Write out the text of all the records below exactly, leaving out the pictures.

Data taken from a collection
※ ※ ※
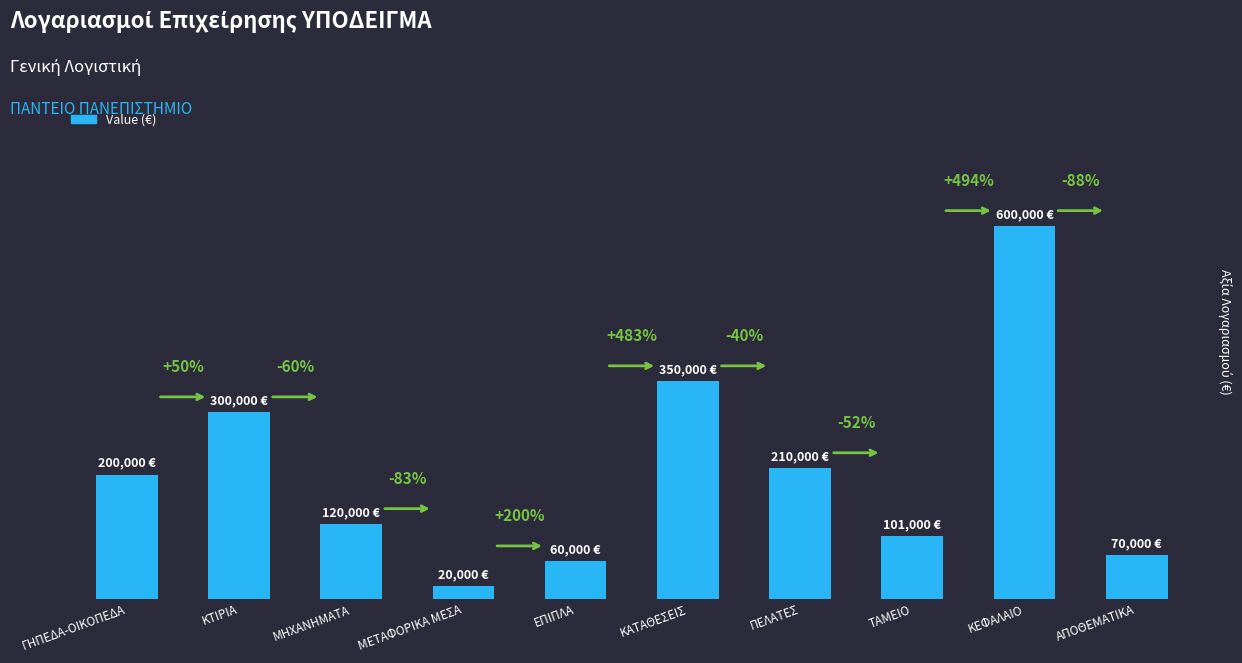

What is the label of the 3rd bar from the right?

ΤΑΜΕΙΟ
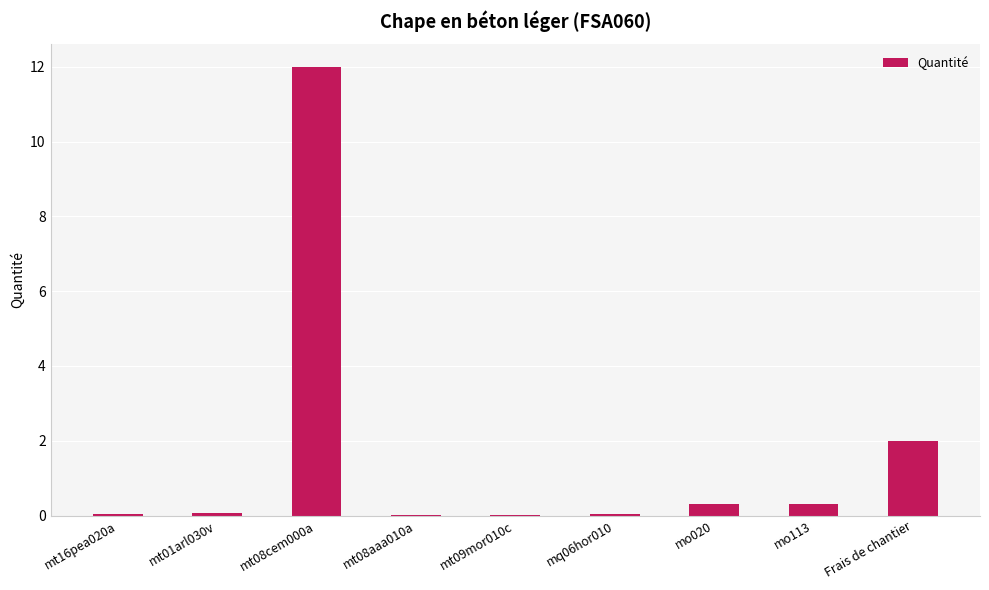

What is the greatest value displayed?

12.0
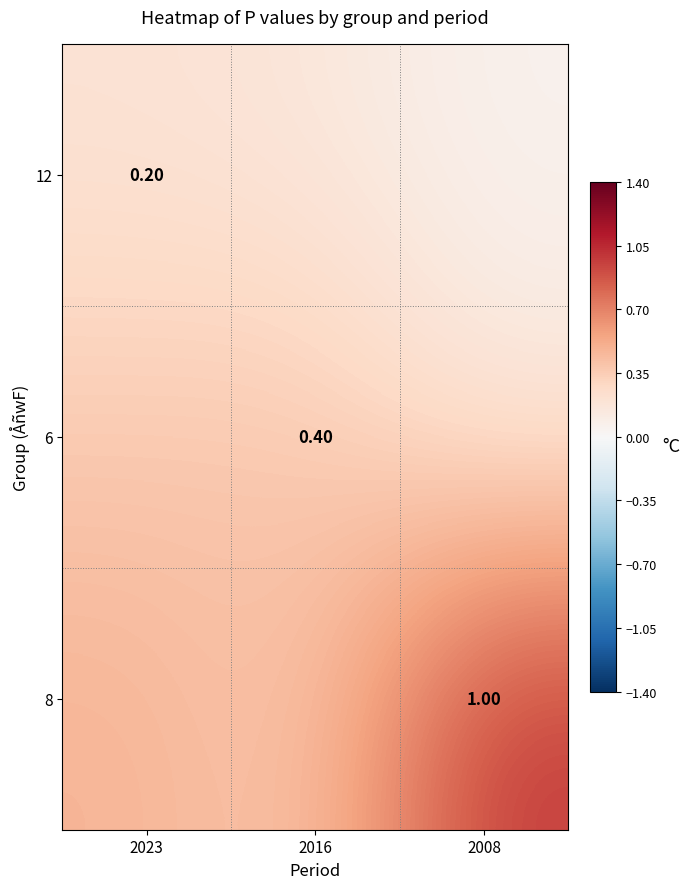

Between 2023 and 2008, which is larger?

2023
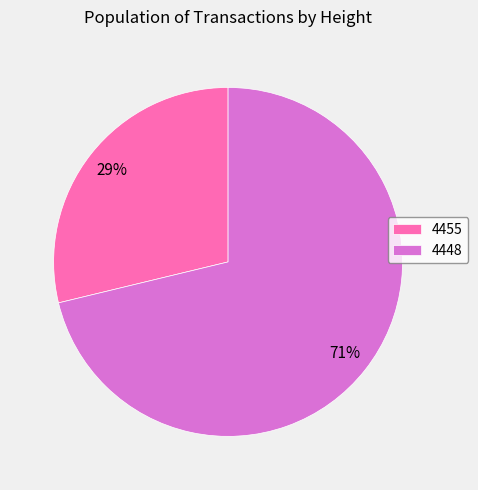

To the nearest percent, what is the combined percentage of 4448 and 4455?

100%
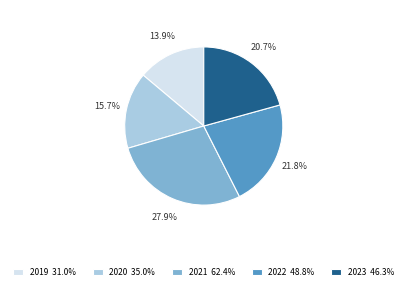

How many segments does this pie chart have?

5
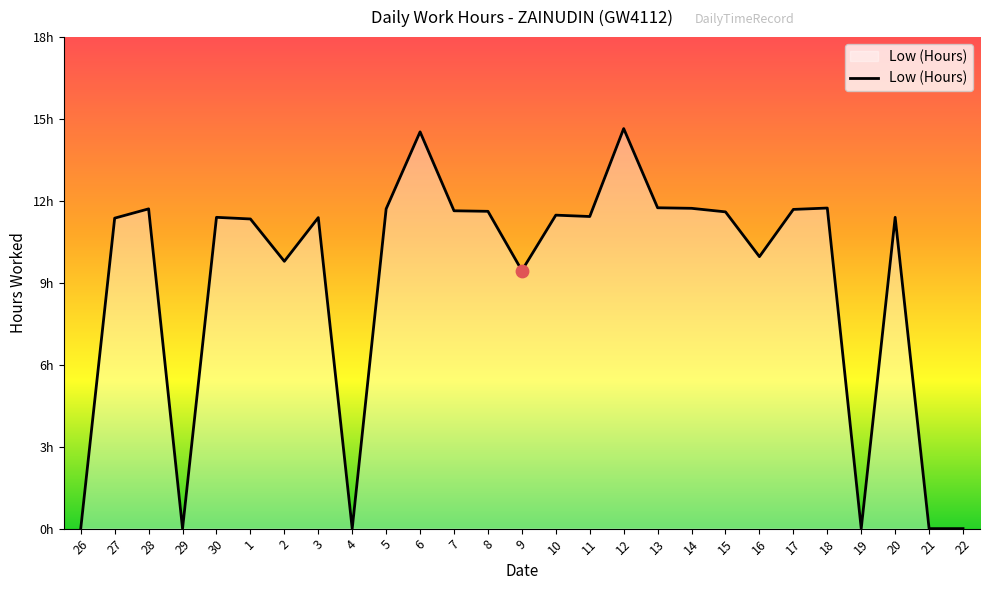

Between 18 and 8, which is larger?

18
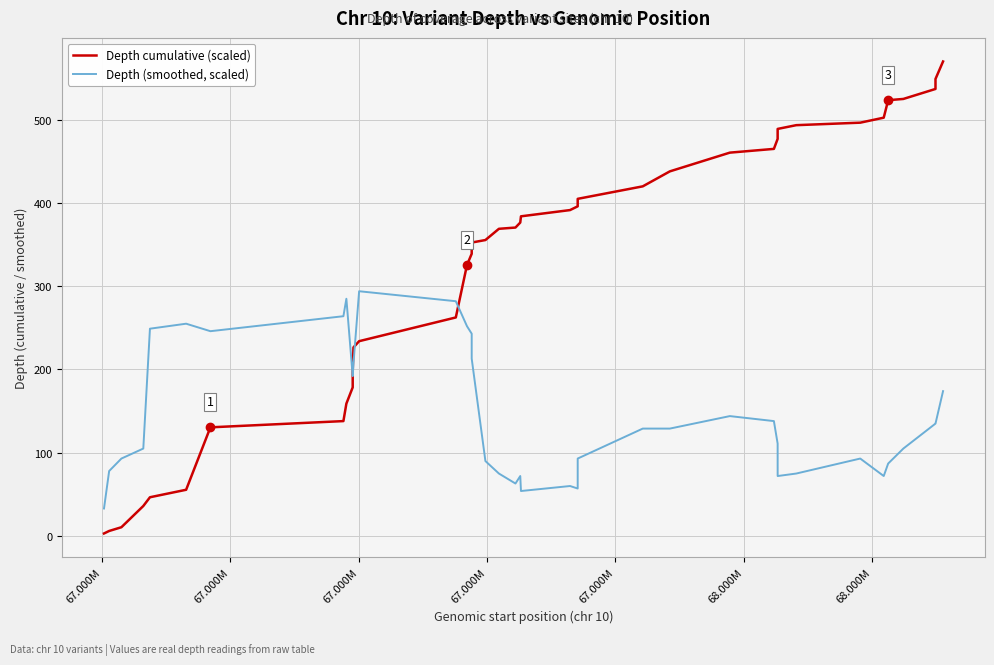

List the series in order of their overall mean, highest first.

Depth cumulative (scaled), Depth (smoothed, scaled)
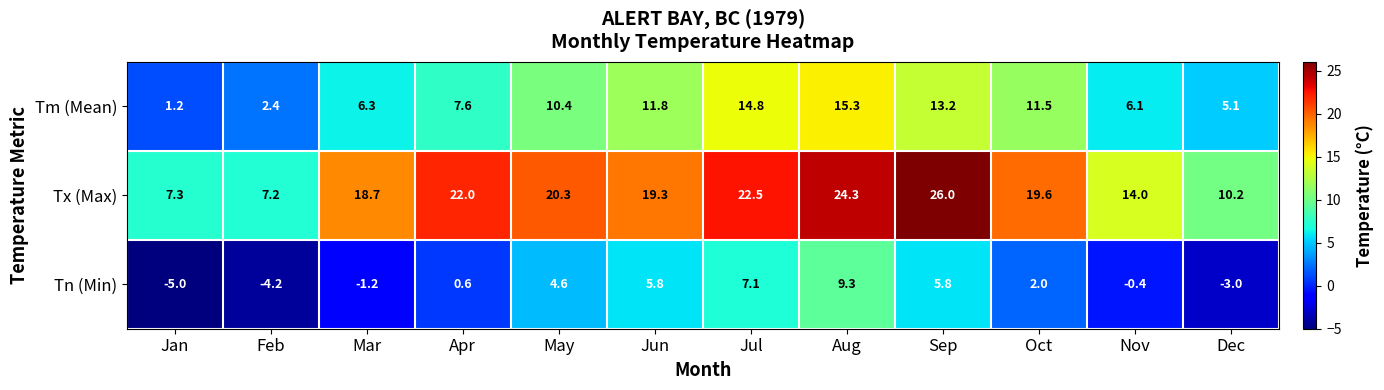

Which series has the widest spread of values?

Tx (Max)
※ ※ ※
# Solution for this task
What is the label of the 3rd bar from the right?

ΤΑΜΕΙΟ

What is the greatest value displayed?

12.0

Between 2023 and 2008, which is larger?

2023

To the nearest percent, what is the combined percentage of 4448 and 4455?

100%

How many segments does this pie chart have?

5

Between 18 and 8, which is larger?

18

List the series in order of their overall mean, highest first.

Depth cumulative (scaled), Depth (smoothed, scaled)

Which series has the widest spread of values?

Tx (Max)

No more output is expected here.